Watch live: Fed's Jerome Powell discusses interest rates
New York (CNN Business)The Federal Reserve left rates near zero and said it would continue to use all the tools in its arsenal to support the still bouncing-back US economy. But it struck a somewhat more hawkish tone in Wednesday’s monetary policy update, saying it is prepared to “adjust the stance of monetary policy as appropriate if risks emerge.”
One of these risks could be a spike in inflation.
Fed officials expect inflation to hit 2.4% this year, above their December estimate of 1.8% and slightly ahead of the central bank’s target of around 2%.
The Fed also noted public health indicators, labor market conditions and financial market developments as potential risks in its statement.
The central bank left interest rates unchanged in the range of zero to 0.25%.
Stocks briefly jumped following the statement.
Investors are worried that the full reopening of the economy will lead to a spike in consumer price inflation, which in turn will force the Fed’s hand in raising interest rates sooner than hoped. Treasury bond yields have been rising against the backdrop of this thesis, climbing to a 13-month high of 1.67% Wednesday.
According to the Fed’s consensus forecast — known as dot plot — the central bank doesn’t expect any rate hikes in 2021, but four Fed officials project higher interest rates in 2022.

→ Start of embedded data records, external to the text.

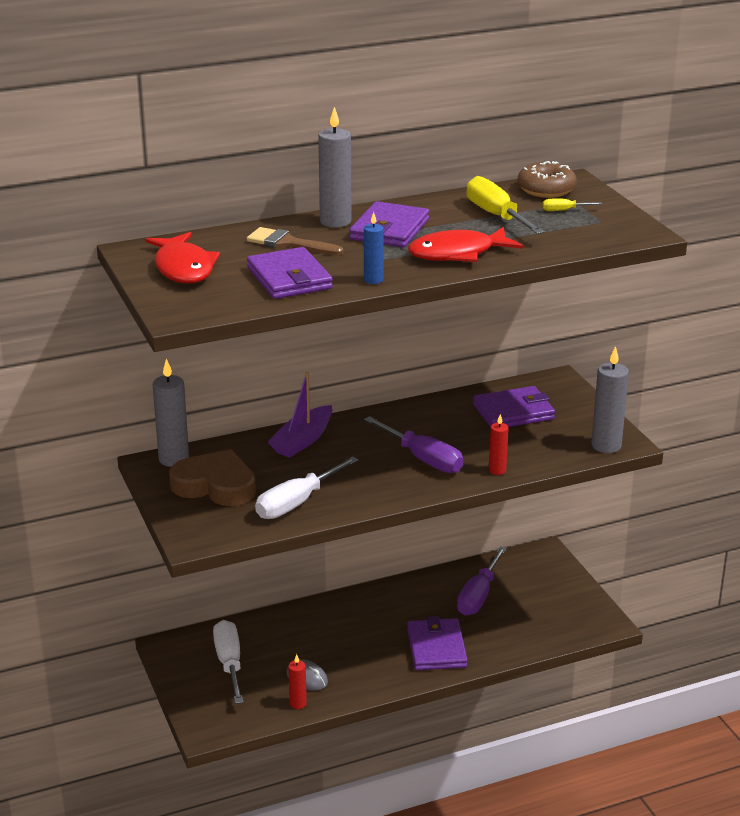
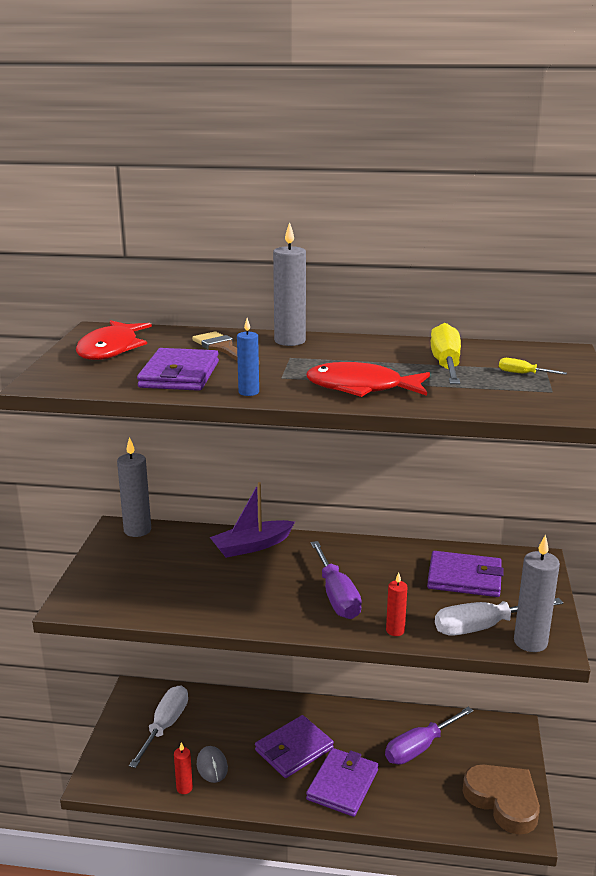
camera: 30 degrees right, 5 degrees down
brown heart [169,449,256,506] -> brown heart moved to [462,765,540,835]
white screwdriver [255,456,359,519] -> white screwdriver moved to [435,598,563,636]
purple wallet [349,201,429,248] -> purple wallet moved to [255,715,334,778]
brown donut [518,161,577,198] -> none

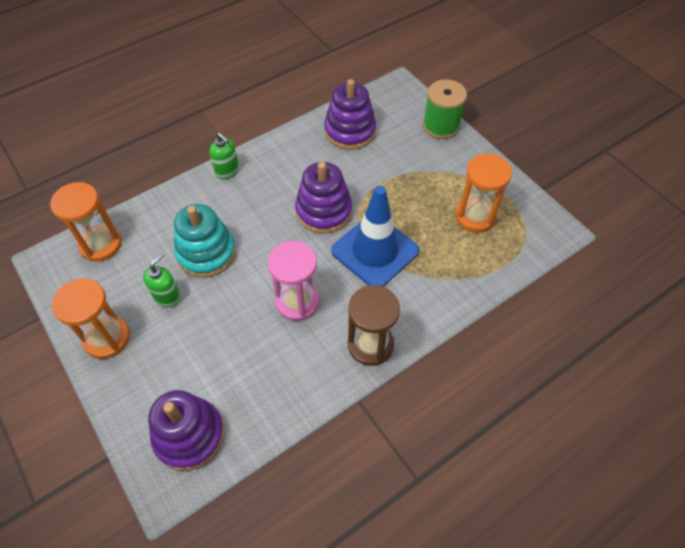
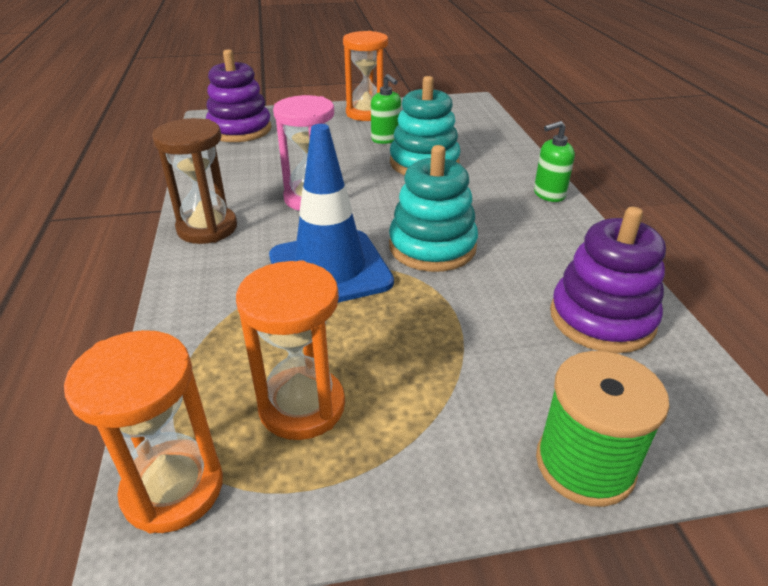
camera: 115 degrees right, 20 degrees down
orange hourglass [50,182,122,262] -> orange hourglass moved to [64,330,223,533]
purple stacking toy [295,162,352,234] -> turquoise stacking toy [389,145,478,272]

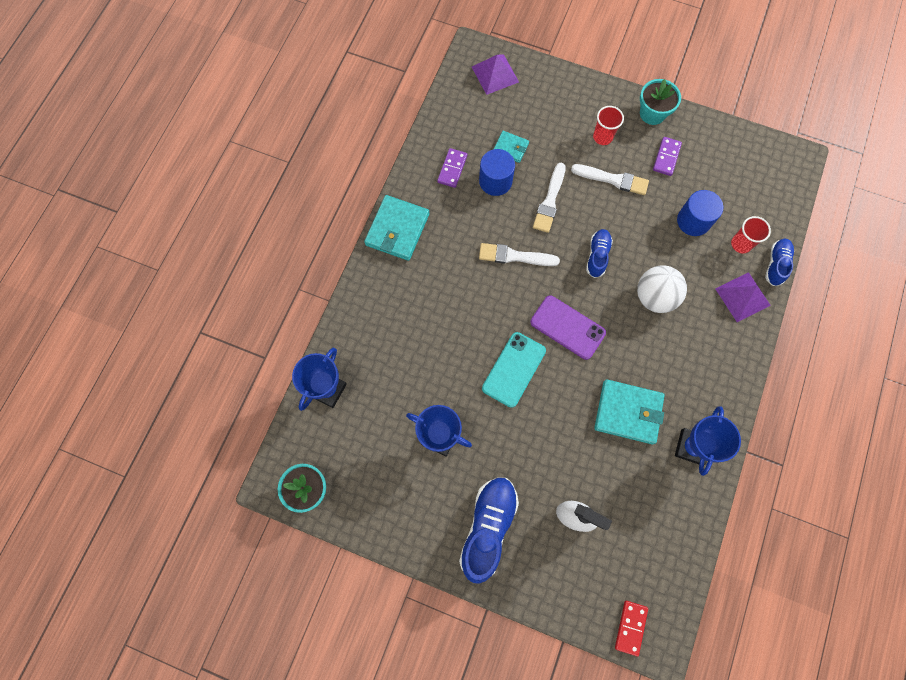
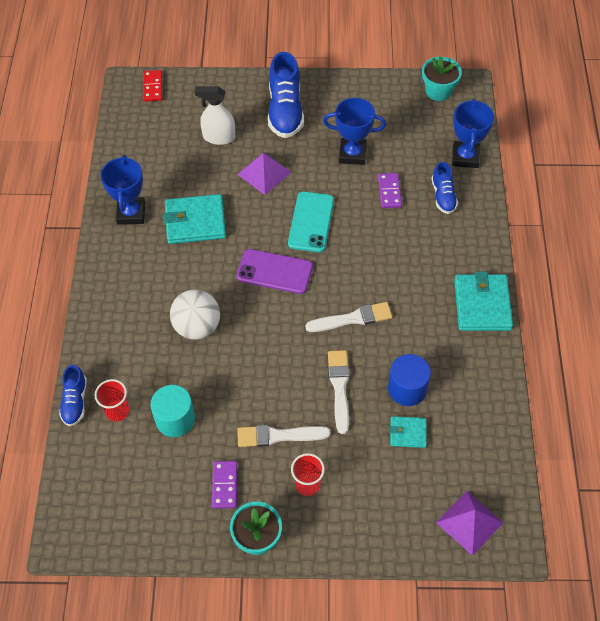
camera: 160 degrees right, 15 degrees down
purple domino [437,148,467,188] -> purple domino moved to [378,173,402,208]
blue shoe [586,229,613,278] -> blue shoe moved to [431,162,458,214]
blue cylinder [677,190,723,236] -> turquoise cylinder [150,385,195,437]
purple pyramid [716,272,771,322] -> purple pyramid moved to [237,152,292,195]

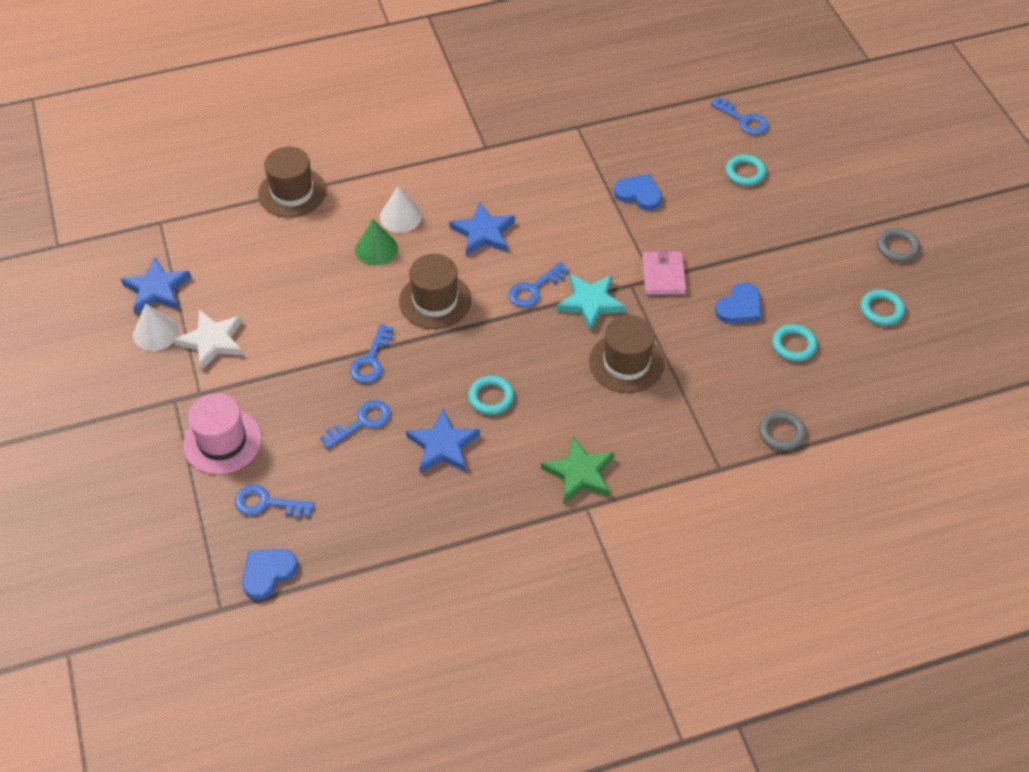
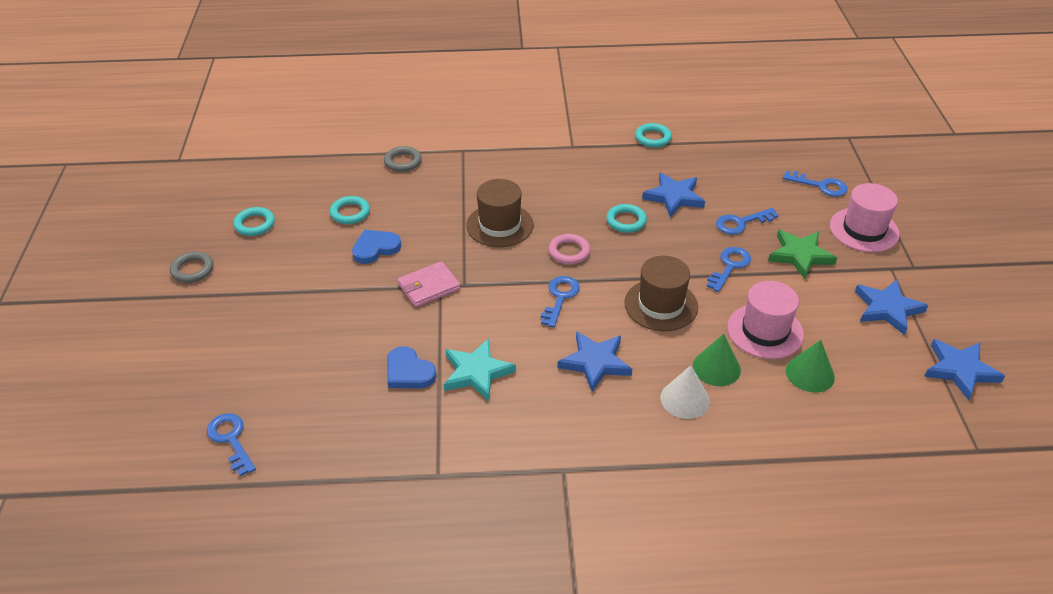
camera: 165 degrees left, 10 degrees down
white cone [133,304,178,351] -> none
white star [174,310,243,371] -> blue star [855,279,928,335]
blue heart [242,549,298,600] -> none
brown hat [258,147,327,218] -> none
blue key [508,262,569,307] -> blue key turned 45 degrees counterclockwise [541,276,580,328]
green star [541,435,615,503] -> green star moved to [768,230,837,279]
turquoise star [556,274,626,331] -> turquoise star moved to [444,338,516,401]
pink wallet [642,250,686,295] -> pink wallet turned 45 degrees clockwise [398,261,460,307]
turquoise ring [725,154,766,186] -> turquoise ring moved to [635,123,672,148]
none -> pink ring [548,234,590,264]
none -> pink hat [727,281,804,359]
none -> green cone [786,340,835,392]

But while inflation might be the bogeyman haunting Wall Street these days, higher consumer prices would come on the heels of a strengthening economy. Fed officials projected US gross domestic product, the broadest assessment of economy activity, to climb 6.5% this year, more than the 4.2% projected in December. Meanwhile, the unemployment rate is expected to fall to 4.5% by year-end, compared with the previous forecast of 5%. As of February, the nation’s jobless rate stood at 6.2%.